Training large language models (LLMs) comes with two primary storage requirements:
- Training data: drives weight updates and convergence.
- Checkpoints: periodically save model states from GPU memory to persistent storage.
Training Data #
Transformer training is compute-intensive rather than data-intensive. Tokenized datasets are relatively compact:
- Each English token is ~4 bytes.
- One trillion tokens require only a few terabytes of storage.
State-of-the-art LLMs train on tens of trillions of tokens, translating into tens of terabytes of processed text.
Checkpoints #
Checkpoint requirements scale with model size, not cluster size. A rough estimate assumes 16 bytes per parameter, covering weights, gradients, and optimizer states.
Performance considerations also depend primarily on model size. To reduce bottlenecks, large systems often adopt asynchronous multi-tier checkpointing:
- Copy weights from GPU memory to host memory (GPU briefly stalls).
- GPU resumes training while CPU asynchronously flushes to non-volatile storage.
ByteDance’s MegaScale system and Microsoft’s Nebula framework employ such strategies, layering checkpoints across host memory, local SSDs, and distributed object storage for resilience.
Fast Checkpointing and Recovery (ByteDance MegaScale) #
Recovery requires loading the most recent checkpointed weights and optimizer state—ideally close to the failure point. Frequent checkpoints reduce lost work but add latency to the training pipeline.
MegaScale introduced a two-phase design:
- Phase 1: Each GPU writes its state to host memory in seconds, minimizing disruption.
- Phase 2: A background process asynchronously transfers data to HDFS, decoupling long I/O from the critical path.
For recovery, MegaScale optimized data retrieval: one GPU in each data-parallel group reads a shared state partition from HDFS and broadcasts it to peers, reducing bandwidth demands and speeding up recovery.
The Checkpointing Challenge in LLMs #
Modern LLMs face explosive growth in datasets (petabyte scale) and models (hundreds of gigabytes to terabytes). With models far exceeding a single GPU’s memory, efficient parallelization and recoverability are critical.
Full-Dimension Parallelism #
Training GPT-3 (175B parameters, ~500 GB) on a single GPU with 80 GB memory would take 300+ years. Thus, hybrid parallelism is essential:
- Data parallelism: replicate model across devices, split data. Simple but memory-hungry.

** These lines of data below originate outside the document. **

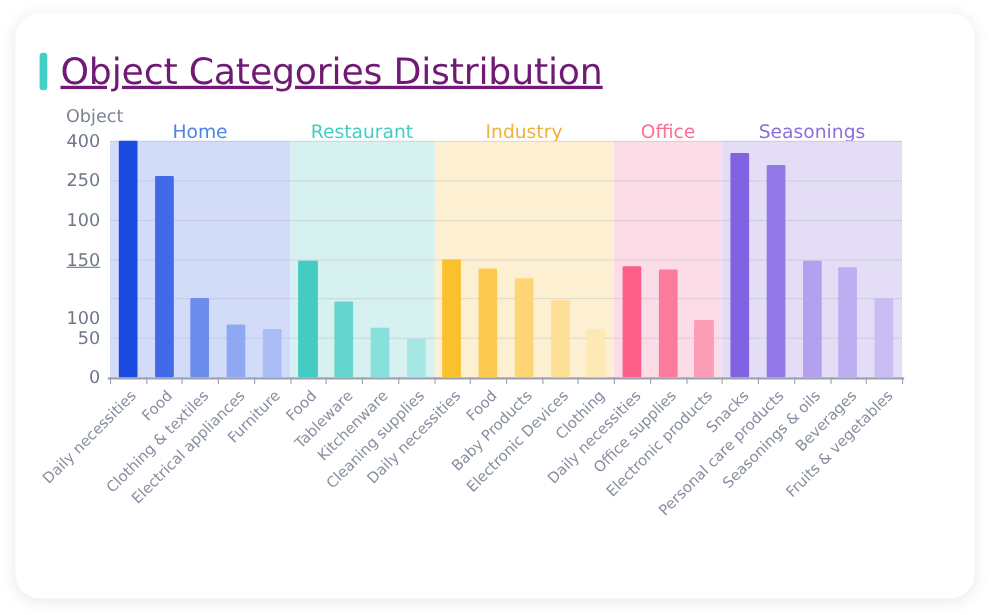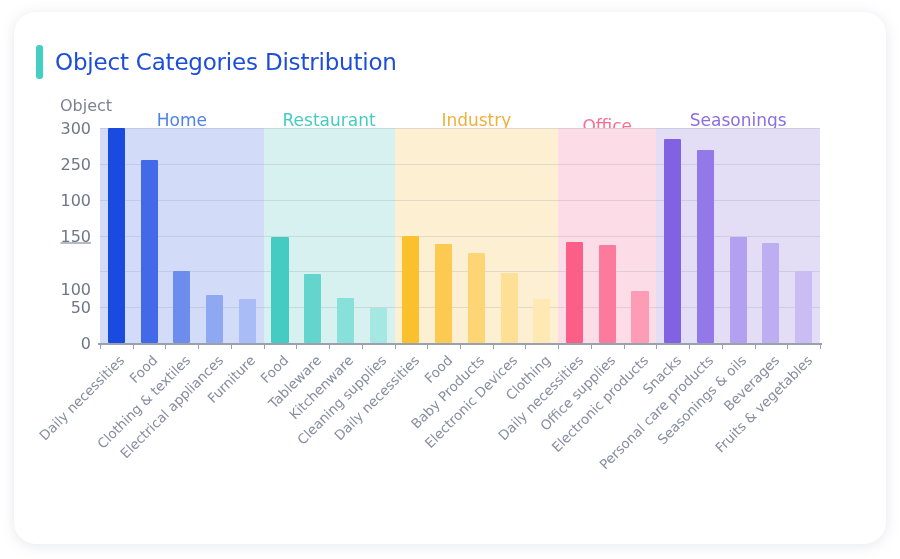"Object Categories Distribution" .chart-title { color: #1d4ed8 -> #701a75; font-size: 23px -> 33px; text-decoration: none -> underline }
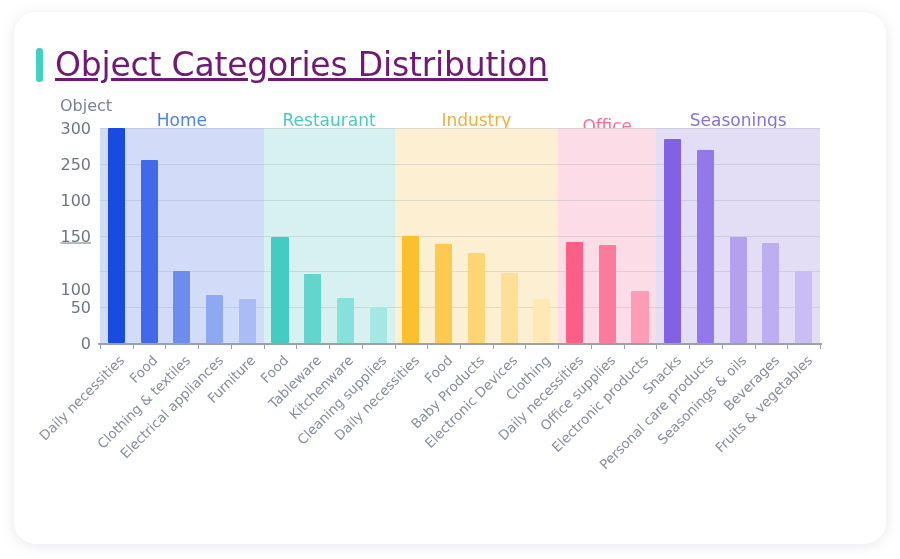"300" div.ytick { text: 300 -> 400 }
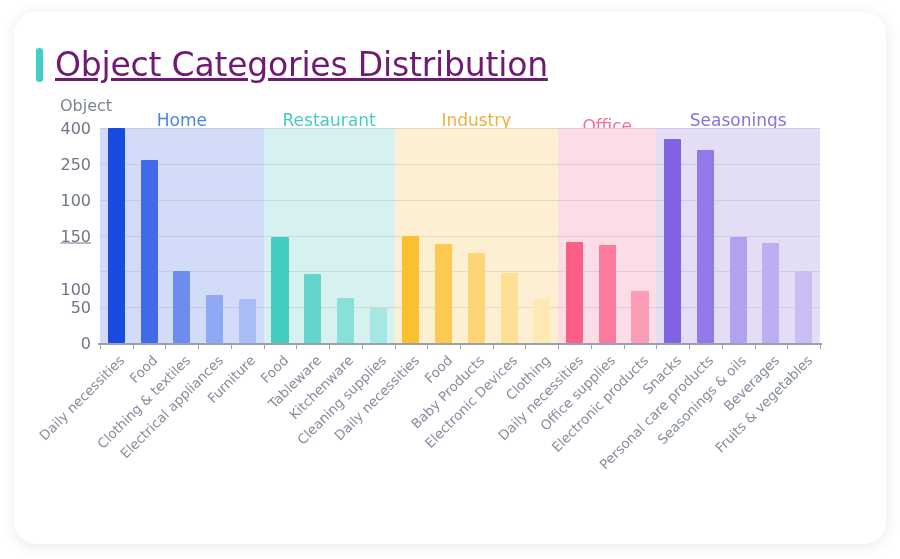"Office" div.group-label { margin-top: 6px -> none }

- Model parallelism: split layers or tensors across devices. Memory efficient but complex.
- Pipeline parallelism: stage execution across devices. Improves throughput, may add latency.
Stanford, NVIDIA, and Microsoft demonstrated that combining all three significantly boosts LLM training efficiency.
Checkpoints for Recoverability #
Since LLM training may span months, checkpointing ensures:
- Progress can resume after failures.
- Hyperparameters can be rolled back.
- Training is reproducible.
Although training is GPU-bound, checkpointing is I/O-bound: writes dominate during saving, while reads bottleneck recovery.
Checkpoint Size: A Matter of Model Scale #
Checkpoint size scales linearly with model size, independent of dataset size, frequency, or GPU count.
Example – GPT-3 (175B parameters):
- Model size: ~500 GB.
- Checkpointing across 1024 GPUs (128 DGX-A100 nodes).
- Combined tensor, pipeline, and data parallelism yield efficient checkpoint writes.
Key point: only one pipeline group writes a checkpoint—not every GPU.
This approach extends to trillion-parameter models with near-linear scaling efficiency.
Mathematical Analysis of Checkpoints #
For trillion-parameter models:
- Checkpoint writes: ~13.8 TB.
- Write bandwidth: ~273 GB/s (40% of system peak).
- Write latency: ~50 seconds, every 4 hours → just 0.3% overhead.
Recovery requires higher throughput:
- Read bandwidth = data parallelism × write bandwidth.
- Example: 6× replication → 1.64 TB/s read bandwidth needed.
Storage must deliver both ~1.6 TB/s read and ~280 GB/s write for optimal 50-second recovery.
Common Misconceptions #
-
Myth: Each GPU requires 1 GB/s for checkpointing.
-
Reality: Only pipeline-parallel groups perform writes; per-GPU requirements are much lower.
-
Myth: Checkpoints depend on dataset size.
-
Reality: Checkpoints depend only on model parameters.
Conclusion #
As LLM training scales to the trillion-parameter era, storage architecture becomes as critical as compute.
Checkpointing must be guided by rigorous analysis, not rough guesses—because small inefficiencies at scale translate into huge costs. With proper checkpointing design, training systems can remain resilient, efficient, and scalable in the face of massive model and data growth.